GOAL OF THE EXERCISE:
Extract each line of the data below that contains the string "ВІКТОР", and copy those lines as they appear.
=== Begin Enclosure ===
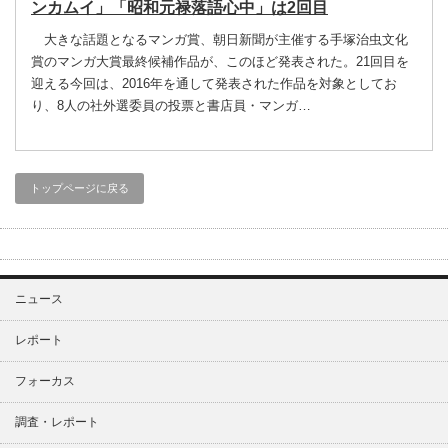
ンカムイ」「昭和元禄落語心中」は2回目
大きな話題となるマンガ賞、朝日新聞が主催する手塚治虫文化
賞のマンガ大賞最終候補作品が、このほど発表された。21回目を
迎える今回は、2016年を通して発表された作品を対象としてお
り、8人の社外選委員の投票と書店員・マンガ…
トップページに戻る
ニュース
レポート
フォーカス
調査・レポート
=== End Enclosure ===
=== Begin Enclosure ===
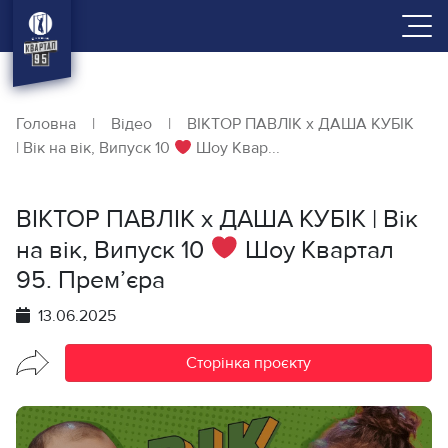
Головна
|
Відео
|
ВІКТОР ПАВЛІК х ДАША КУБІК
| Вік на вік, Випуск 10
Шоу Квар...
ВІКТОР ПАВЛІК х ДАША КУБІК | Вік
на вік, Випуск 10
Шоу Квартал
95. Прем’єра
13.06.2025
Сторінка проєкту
=== End Enclosure ===
SOLVED EXERCISE:
ВІКТОР ПАВЛІК х ДАША КУБІК
ВІКТОР ПАВЛІК х ДАША КУБІК | Вік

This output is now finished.